Sayangnya, pada musim semi tahun ini, kanker membuat Miyashita sulit menggerakan lidahnya. Dan dengan suara bergetar, ia mengatakan pada sang kepala sekolah, Akihisa Miura (56), tentang rencananya untuk menyumbangkan seluruh tabungannya pada anak-anak.
Mendengar hal itu, Miura pun mengatakan pada Miyashita untuk menyimpan sejumlah uangnya bagi ibunya. Namun, keputusan Miyashita sudah bulat.
Dalam sebuah pernyataan yang ditulis pada Juli lalu, sang guru menuliskan tentang rasa sakit, kecemasan, dan rasa takut yang dideritanya dalam menghadapi kanker serta alasan mengapa ia memutuskan untuk mendonasikan uangnya.
Miyashita mengatakan bahwa ia membaca untuk menemukan secercah haraapan dalam karya sastra, dan ia juga berhasil menemukan banyak hal baru dan rasa simpati dari buku-buku itu.
Ia mengatakan beberapa judul yang dibacanya adalah “Gusuko Budori no Denki” (Kehidupan Budori Gusuko), sebuah cerita anak karangan Kenji Miyazawa (1896-1933) yang menceritakan seorang anak yang mengorbankan dirinya untuk melindungi orang lain, dan “Kuma no Kocho Sensei” (Kepala Sekolah Beruang), buku bergambar karya Hitomi Konno yang terinspirasi dari seorang kepala sekolah yang meninggal akibat kanker.
Inzai dan Shiroi pun menerima donasi Miyashita pada akhir Agustus lalu.
Miyashita sendiri sebenarnya ditunjuk sebagai seorang juri untuk sebuah kontes paduan suara pada bulan Oktober di SMP Inba.
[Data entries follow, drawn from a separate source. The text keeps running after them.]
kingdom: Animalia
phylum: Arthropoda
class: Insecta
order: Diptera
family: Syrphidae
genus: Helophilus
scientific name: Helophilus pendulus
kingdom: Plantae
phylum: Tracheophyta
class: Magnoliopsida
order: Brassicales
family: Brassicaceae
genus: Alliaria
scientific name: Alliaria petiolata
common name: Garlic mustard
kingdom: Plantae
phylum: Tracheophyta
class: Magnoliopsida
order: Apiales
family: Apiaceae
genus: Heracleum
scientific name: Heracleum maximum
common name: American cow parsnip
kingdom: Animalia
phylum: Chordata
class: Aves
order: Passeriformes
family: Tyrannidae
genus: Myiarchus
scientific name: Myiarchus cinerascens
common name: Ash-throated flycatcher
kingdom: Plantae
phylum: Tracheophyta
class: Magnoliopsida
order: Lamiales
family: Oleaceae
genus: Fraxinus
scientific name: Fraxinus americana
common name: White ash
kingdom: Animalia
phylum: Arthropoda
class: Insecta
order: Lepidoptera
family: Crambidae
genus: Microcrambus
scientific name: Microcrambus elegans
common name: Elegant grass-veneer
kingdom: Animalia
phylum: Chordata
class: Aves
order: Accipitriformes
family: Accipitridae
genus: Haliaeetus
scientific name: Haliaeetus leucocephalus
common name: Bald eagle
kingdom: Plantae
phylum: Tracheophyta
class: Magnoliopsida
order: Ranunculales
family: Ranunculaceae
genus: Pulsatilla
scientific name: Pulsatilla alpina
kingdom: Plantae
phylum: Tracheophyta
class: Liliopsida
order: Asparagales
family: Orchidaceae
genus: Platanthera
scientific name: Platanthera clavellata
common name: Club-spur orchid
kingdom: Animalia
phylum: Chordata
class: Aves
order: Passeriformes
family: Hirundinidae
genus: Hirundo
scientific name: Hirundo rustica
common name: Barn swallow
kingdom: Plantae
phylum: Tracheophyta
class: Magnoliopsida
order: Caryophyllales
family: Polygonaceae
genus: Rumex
Namun, ia meninggal pada 20 September lalu. Dan menurut staf sekolah, ada sekitar 500 siswa dan staf yang hadir ke pemakamannya.
Yui Kawabata (16), seorang siswi SMA yang hadir di pemakaman tersebut mengatakan bahwa Miyashita adalah wali kelasnya semasa SMP. Ia mengatakan kalau Miyashita membagikan cermin kecil pada seluruh muridnya untuk “mengecek senyum” saat latihan untuk sebuah kompetisi paduan suara.
“Dia adalah seorang guru yang berbicara dengan suara lantang di kelas, membuat kami merasakan passion-nya yang kuat,” kenang Kawabata.
Sementara itu, Miura mengatakan bahwa Miyashita “tidak peduli dengan uang.”
“Nampaknya ia lebih menikmati menghabiskan waktunya dengan para siswa dibandingkan mempedulikan hal lain,” ujar sang kepala sekolah.
Kedua kota yang menerima donasi ini akan membuat perpustakaan kecil Miyashita Bunko di 40 SD dan SMP dalam 3 tahun ke depan.
Ibu Miyashita pun ikut senang mengetahui ke mana tabungan putranya berakhir.
“Uang itu dikumpulkan sendiri oleh Yutaka, ia bisa menggunakannya sesukanya,” ujarnya.
“Saya ikut senang jika keinginan Yutaka dapat terwujud dalam bentuk buku, sehingga ia tetap hidup sebagai pengetahuan di dalam pikiran anak-anak,” tutupnya.